A terceirização e a necessidade de um marco regulatório
Anna Beatriz França*
Os protestos em diversas regiões do país contra o projeto de lei da terceirização (PL nº 4330/04) chama atenção para a seguinte pergunta: o que esta proposta tem de tão polêmica, capaz de mobilizar diversos setores da sociedade, sejam eles empresários ou empregados? E a resposta não é simples. O projeto pretende regulamentar a terceirização, fenômeno que já existe nas relações trabalhistas, causa uma enxurrada de ações judiciais e assombra o Poder Legislativo há 11 anos.

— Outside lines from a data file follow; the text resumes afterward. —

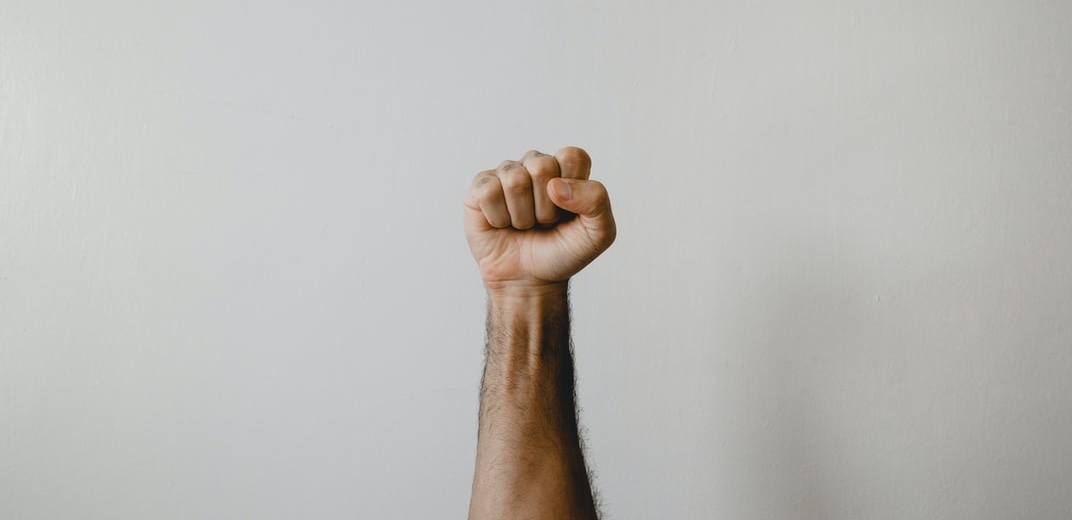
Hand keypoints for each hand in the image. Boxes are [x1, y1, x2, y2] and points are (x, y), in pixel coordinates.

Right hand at [463, 147, 615, 292]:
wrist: (529, 280)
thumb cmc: (562, 252)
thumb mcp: (598, 233)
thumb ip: (596, 200)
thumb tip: (555, 185)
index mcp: (567, 169)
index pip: (572, 156)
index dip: (572, 187)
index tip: (569, 212)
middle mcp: (536, 165)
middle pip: (542, 166)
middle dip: (546, 207)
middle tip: (544, 223)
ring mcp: (507, 174)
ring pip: (515, 181)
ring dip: (522, 216)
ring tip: (524, 226)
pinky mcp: (481, 187)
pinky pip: (488, 192)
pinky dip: (498, 218)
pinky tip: (502, 225)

O debate no Congresso Nacional é uma forma de regrarmos o trabalho terceirizado e garantir os direitos dos empregadores e empregados. Um dos pontos mais polêmicos do texto em análise na Câmara dos Deputados é a possibilidade de terceirização em qualquer atividade das empresas privadas, públicas ou de economia mista, ou seja, as chamadas atividade-meio ou atividade-fim.
Outro aspecto bastante controverso é que o texto não garante a filiação dos terceirizados no sindicato da atividade preponderante da empresa. Isto, na visão dos sindicatos, fragilizará a organização dos trabalhadores terceirizados, que perderia sua força e influência.
Quanto às responsabilidades da empresa contratante do serviço terceirizado, o projeto prevê que ela somente responderá solidariamente com a contratada se não fiscalizar os pagamentos devidos aos contratados. Contudo, não é somente em críticas que a referida proposta está envolvida.
A regulamentação dos contratos de terceirização é positiva e trará segurança jurídica para as empresas. Isto porque a inexistência de regras claras para a terceirização gera múltiplas ações na Justiça contra as empresas e decisões que variam conforme o juiz, tornando o ambiente de negócios cada vez mais insustentável.
Os parâmetros para a contratação de mão de obra terceirizada no Brasil se transformaram em um dilema na Justiça do Trabalho, colocando as empresas num labirinto de decisões controversas, uma missão quase impossível para se adaptarem à economia moderna existente atualmente no mercado brasileiro.
A falta de regulamentação da atividade, vital para a geração de empregos, abre espaço para as mais ambíguas interpretações.
A Súmula nº 331, do Tribunal Superior do Trabalho (TST), preenche a lacuna existente no atual cenário, onde temos uma ausência de normas que regulamentam a terceirização de serviços. Ela permite que a mão de obra terceirizada seja realizada apenas na atividade-meio da empresa.
Porém, como podemos definir o que pode ser considerada meio ou fim, se não há nada que regulamente tal distinção? Não há mais para onde correr, estamos diante de uma necessidade imperiosa de um marco regulatório. Se não for possível extinguir toda e qualquer dúvida quanto às terceirizações, que pelo menos as norteie de forma eficaz e transparente.
A parte central das modificações propostas no PL 4.330/04 é acabar com as distinções entre atividade-meio e atividade-fim nas contratações de empresas terceirizadas. E, considerando o texto substitutivo do deputado Arthur Maia, a empresa contratante terá responsabilidade subsidiária em relação às obrigações trabalhistas e previdenciárias.
Ou seja, ela apenas se tornará responsável direta caso deixe de fiscalizar a atuação da contratada, principalmente no que diz respeito aos recolhimentos dos direitos trabalhistas. Caso contrário, quem contrata passa a ser responsável por direitos, como o pagamento de férias ou de licença-maternidade, apenas se forem esgotados os bens da firma terceirizada. Se a empresa contratante for omissa e não fiscalizar, vale a responsabilidade solidária, que ocorre quando o trabalhador pode cobrar o pagamento de direitos trabalhistas tanto da empresa terceirizada quanto da contratante.
Assim, a contratante ficará responsável de fiscalizar mensalmente o pagamento de salários, horas-extras, décimo terceiro salário, férias, entre outros direitos. Quando houver alguma irregularidade, a empresa deverá reter o pagamento da fatura mensal proporcional às obrigações trabalhistas não pagas e notificar a contratada (em 10 dias) das razões da medida. O dinheiro ficará, segundo a proposta, em uma conta específica da contratante para isso.
Resta salientar que algumas empresas já preveem referida retenção de fatura, como forma de assegurar o cumprimento dos pleitos trabalhistas de seus terceirizados. Aqueles contra a elaboração de uma lei que discipline a terceirização acreditam que poderão ocorrer abusos de toda ordem, causando a precarização das condições de trabalho do empregados.
Todavia, precisamos, mais do que nunca, de um marco regulatório que discipline a terceirização de serviços no Brasil, principalmente neste momento em que o país vislumbra uma crise econômica.
*Anna Beatriz França é advogada associada do escritório especializado no setor de call center Terçariol, Yamazaki, Calazans e Vieira Dias e mestranda em Direito Corporativo.